The answer must be every entry, given again word for word.

Data items
═══

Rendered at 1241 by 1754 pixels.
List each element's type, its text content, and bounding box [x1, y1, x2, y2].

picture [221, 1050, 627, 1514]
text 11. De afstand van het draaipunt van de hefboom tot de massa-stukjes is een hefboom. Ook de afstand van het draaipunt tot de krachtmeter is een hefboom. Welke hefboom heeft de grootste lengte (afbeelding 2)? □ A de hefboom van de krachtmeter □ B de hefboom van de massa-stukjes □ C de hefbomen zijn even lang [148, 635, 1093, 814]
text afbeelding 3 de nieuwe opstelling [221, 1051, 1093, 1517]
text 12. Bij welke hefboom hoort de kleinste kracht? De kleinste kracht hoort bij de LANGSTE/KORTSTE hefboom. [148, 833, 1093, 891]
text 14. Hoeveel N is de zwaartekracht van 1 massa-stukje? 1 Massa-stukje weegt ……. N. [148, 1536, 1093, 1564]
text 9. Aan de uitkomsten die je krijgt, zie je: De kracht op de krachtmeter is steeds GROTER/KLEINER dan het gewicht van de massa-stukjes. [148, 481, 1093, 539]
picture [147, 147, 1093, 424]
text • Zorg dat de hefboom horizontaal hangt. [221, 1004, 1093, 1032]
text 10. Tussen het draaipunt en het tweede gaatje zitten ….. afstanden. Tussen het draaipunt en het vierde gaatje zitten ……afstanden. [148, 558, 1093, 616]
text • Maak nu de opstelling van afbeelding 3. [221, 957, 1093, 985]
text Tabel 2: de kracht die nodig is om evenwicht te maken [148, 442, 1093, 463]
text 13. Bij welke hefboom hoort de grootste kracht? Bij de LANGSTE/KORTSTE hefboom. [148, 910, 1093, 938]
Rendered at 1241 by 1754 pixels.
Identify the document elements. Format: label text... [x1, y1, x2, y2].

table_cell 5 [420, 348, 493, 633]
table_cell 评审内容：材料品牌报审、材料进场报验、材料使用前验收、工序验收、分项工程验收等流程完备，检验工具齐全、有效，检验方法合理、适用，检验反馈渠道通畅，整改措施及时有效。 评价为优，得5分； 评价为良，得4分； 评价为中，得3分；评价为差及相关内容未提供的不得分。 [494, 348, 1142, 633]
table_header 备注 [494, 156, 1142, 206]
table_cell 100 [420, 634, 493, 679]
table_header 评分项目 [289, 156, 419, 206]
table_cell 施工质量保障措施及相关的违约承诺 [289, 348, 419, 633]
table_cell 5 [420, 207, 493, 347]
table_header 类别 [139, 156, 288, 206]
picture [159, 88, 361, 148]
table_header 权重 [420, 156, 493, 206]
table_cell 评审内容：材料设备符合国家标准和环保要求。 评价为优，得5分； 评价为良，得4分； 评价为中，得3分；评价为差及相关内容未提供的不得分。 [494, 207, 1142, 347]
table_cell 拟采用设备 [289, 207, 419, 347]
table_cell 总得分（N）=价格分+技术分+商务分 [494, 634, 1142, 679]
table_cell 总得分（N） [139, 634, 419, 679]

═══

Exercise result
Rendered at 1241 by 1754 pixels.
List each element's type, its text content, and bounding box [x1, y1, x2, y2].

picture [221, 1050, 627, 1514]
text 11. De afstand van het draaipunt van de hefboom tot de massa-stukjes is een hefboom. Ook de afstand van het draaipunt tot de krachtmeter is een hefboom. Welke hefboom heeft de grootste lengte (afbeelding 2)? □ A de hefboom van de krachtmeter □ B de hefboom van de massa-stukjes □ C de hefbomen zijn even lang [148, 635, 1093, 814]
text afbeelding 3 de nieuwe opstelling [221, 1051, 1093, 1517]
text 12. Bij welke hefboom hoort de kleinste kracht? De kleinste kracht hoort bij de LANGSTE/KORTSTE hefboom. [148, 833, 1093, 891]
text 14. Hoeveel N is de zwaartekracht van 1 massa-stukje? 1 Massa-stukje weegt ……. N. [148, 1536, 1093, 1564]
text 9. Aan de uitkomsten die je krijgt, zie je: De kracht op de krachtmeter is steeds GROTER/KLEINER dan het gewicht van de massa-stukjes. [148, 481, 1093, 539]
picture [147, 147, 1093, 424]
text • Zorg dat de hefboom horizontaal hangt. [221, 1004, 1093, 1032]
text 10. Tussen het draaipunt en het tweede gaatje zitten ….. afstanden. Tussen het draaipunt en het vierde gaatje zitten ……afstanden. [148, 558, 1093, 616]
text • Maak nu de opstelling van afbeelding 3. [221, 957, 1093, 985]
text Tabel 2: de kracht die nodig is om evenwicht te maken [148, 442, 1093, 463]
text 13. Bij welke hefboom hoort de grootste kracht? Bij de LANGSTE/KORTSTE hefboom. [148, 910, 1093, 938]
Rendered at 1241 by 1754 pixels.
Identify the document elements. Format: label text... [x1, y1, x2, y2].

table_cell 5 [420, 348, 493, 633]
table_cell 评审内容：材料品牌报审、材料进场报验、材料使用前验收、工序验收、分项工程验收等流程完备，检验工具齐全、有效，检验方法合理、适用，检验反馈渠道通畅，整改措施及时有效。 评价为优，得5分； 评价为良，得4分； 评价为中，得3分；评价为差及相关内容未提供的不得分。 [494, 348, 1142, 633]
table_header 备注 [494, 156, 1142, 206]
table_cell 100 [420, 634, 493, 679]
table_header 评分项目 [289, 156, 419, 206]
table_cell 施工质量保障措施及相关的违约承诺 [289, 348, 419, 633]
table_cell 5 [420, 207, 493, 347]
table_header 类别 [139, 156, 288, 206]
picture [159, 88, 361, 148]
table_header 权重 [420, 156, 493, 206]
table_cell 评审内容：材料设备符合国家标准和环保要求。 评价为优，得5分； 评价为良，得4分； 评价为中，得3分；评价为差及相关内容未提供的不得分。 [494, 207, 1142, 347]
table_cell 拟采用设备 [289, 207, 419, 347]
table_cell 总得分（N）=价格分+技术分+商务分 [494, 634, 1142, 679]
table_cell 总得分（N） [139, 634, 419, 679]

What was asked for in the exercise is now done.